だからこそ、王宮では、「気難しい」、あるいは「扱いが難しい」などと言われて、その聡明さと相まって、腫れ物を扱うようにされている方だったのだ。

その王女殿下が、ウォーレス領へ来て再会してみれば、表情も豊かに話し、笑い、騎士たちを引き連れて駆け回っておられた。

何より、ルナリアとフィオレの二人には、対等に話すことをご自身から求められたとか。

「フィオレも、これから厩舎に?」

「・・・はい。兄様方は、どうされるのですか?」

「汗だくになったからね。湯を使わせて貰うつもりだよ」

「・・・それはいけません。早くしないと体が冷えて風邪をひいてしまいます」

「この程度で風邪をひくほど、 柔(やわ) じゃないよ?」

「・・・ダメです。油断が命に関わることも有るのです。早く暖まりに行ってください」

「あっはっは。分かった、分かったよ」

くるりと兄の後ろに回ったフィオレが、ぐいぐいと兄の背中を押し、兄が笑い声を上げる。

ほんの数日前に会ったばかりなのに、本当の兄妹のような距離感だ。

子爵家とはいえ、貴族令嬢の距離感として、これで良いのだろうか?

アスクレーたちには姉も妹も居ないので普通がどうなのか分からないが、兄とフィオレの距離感の近さに何だか胸の奥がモヤモヤする。

そんな益体も無いことを考えていたら、キッとフィオレに睨まれた。

「・・・アスクレー兄様も! 風邪をひいたら、どうするのですか!」

「えっ? あっ」

がっしりと意外に強い力で手を握られたと思ったら、フィオレに引っ張られる。

「・・・浴室へ行きますよ!」

「フィオレ様。そっちじゃ有りません」

片手で兄の背中を押し、もう片手でアスクレーの手を握って、勢い込んで廊下を歩き出そうとしたフィオレの足が、一歩目で止まる。

「・・・・・」

フィオレが行こうとした方向とは逆方向を護衛の騎士見習いが指さしていて、急速に首から上を赤くしたフィオレが反対側へ方向転換する。

「・・・い、行きますよ!」

「―――、ブッ・・・! くっくっく」

堪えられずに噴き出してしまった。

フィオレが抗議するように睨んでくるが、真っ赤になった涙目の上目遣いでは、ぜんぜん迫力が無い。
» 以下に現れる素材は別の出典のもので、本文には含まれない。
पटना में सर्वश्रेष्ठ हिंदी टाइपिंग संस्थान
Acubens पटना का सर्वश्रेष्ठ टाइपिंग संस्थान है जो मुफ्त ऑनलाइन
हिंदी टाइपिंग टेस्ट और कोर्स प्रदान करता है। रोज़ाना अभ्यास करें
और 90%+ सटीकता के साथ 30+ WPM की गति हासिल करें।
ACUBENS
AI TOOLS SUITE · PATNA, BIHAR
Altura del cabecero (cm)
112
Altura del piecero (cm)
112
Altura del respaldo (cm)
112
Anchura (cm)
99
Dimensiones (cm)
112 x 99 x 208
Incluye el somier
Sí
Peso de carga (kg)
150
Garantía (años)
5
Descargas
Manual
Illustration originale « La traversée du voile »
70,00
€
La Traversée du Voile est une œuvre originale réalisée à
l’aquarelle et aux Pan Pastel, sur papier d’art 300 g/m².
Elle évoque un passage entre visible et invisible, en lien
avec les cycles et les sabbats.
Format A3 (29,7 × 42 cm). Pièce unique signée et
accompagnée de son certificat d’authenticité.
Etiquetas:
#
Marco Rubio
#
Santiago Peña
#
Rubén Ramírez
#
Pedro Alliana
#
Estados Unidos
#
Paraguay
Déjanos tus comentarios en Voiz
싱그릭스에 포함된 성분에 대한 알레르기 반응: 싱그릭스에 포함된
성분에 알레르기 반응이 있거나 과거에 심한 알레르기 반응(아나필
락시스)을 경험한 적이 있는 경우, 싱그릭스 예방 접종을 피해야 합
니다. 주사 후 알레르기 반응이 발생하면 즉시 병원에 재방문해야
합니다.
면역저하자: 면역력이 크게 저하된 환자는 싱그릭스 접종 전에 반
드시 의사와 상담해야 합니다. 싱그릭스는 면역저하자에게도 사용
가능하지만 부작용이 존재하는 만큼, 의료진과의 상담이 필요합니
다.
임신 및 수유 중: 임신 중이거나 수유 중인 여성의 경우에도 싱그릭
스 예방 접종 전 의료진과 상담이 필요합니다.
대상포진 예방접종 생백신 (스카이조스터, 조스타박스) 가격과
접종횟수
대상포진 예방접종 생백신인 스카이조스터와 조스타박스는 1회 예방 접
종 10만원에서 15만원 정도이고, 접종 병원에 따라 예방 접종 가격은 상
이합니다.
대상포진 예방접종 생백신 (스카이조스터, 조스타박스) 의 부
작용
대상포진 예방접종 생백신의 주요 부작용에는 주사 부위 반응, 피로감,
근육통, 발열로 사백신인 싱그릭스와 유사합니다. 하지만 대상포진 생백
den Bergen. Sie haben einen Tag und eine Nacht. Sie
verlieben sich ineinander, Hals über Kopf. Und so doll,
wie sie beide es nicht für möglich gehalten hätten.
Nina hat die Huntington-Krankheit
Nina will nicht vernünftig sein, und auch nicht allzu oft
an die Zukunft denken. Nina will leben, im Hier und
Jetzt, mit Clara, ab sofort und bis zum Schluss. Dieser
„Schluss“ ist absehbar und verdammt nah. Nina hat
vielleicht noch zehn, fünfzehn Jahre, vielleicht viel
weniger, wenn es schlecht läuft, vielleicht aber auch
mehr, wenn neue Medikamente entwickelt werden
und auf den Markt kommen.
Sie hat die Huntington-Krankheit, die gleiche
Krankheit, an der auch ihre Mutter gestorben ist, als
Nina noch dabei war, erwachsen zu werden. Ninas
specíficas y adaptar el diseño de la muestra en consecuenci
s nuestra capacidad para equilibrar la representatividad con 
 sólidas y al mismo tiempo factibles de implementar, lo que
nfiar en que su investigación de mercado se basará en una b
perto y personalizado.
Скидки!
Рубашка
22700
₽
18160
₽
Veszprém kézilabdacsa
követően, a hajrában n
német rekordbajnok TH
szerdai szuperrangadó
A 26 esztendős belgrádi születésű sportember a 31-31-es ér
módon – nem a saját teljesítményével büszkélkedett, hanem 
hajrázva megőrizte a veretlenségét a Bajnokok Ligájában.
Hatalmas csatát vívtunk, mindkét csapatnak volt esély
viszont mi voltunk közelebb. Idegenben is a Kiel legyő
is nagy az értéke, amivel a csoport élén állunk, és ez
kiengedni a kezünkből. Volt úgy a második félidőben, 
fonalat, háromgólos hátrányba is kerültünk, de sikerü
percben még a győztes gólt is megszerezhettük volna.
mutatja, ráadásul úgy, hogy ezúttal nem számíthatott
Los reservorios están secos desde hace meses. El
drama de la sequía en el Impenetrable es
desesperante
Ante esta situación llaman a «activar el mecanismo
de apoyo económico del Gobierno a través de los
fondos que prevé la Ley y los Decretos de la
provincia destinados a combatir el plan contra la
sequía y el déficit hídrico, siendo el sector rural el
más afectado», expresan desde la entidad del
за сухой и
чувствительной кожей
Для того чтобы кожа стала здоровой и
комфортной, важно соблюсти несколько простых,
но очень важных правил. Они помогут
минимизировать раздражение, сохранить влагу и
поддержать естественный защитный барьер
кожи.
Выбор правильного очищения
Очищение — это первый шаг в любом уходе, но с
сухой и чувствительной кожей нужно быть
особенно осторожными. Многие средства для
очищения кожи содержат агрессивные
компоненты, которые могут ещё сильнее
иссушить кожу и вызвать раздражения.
こうして見ると普通の女の子なのだと気付かされて、「よく分からない」などと距離を取ってしまっていた自分が馬鹿らしくなる。

「・・・むー」

「いや、ゴメン。悪かったよ」

フィオレの失敗を、ではなく、フィオレの様子のおかしさに笑ってしまったことで機嫌を損ねたのか、赤面したまま膨れてはいるが、それでも手を握って先導してくれるフィオレを、アスクレーも身近に感じ始めていた。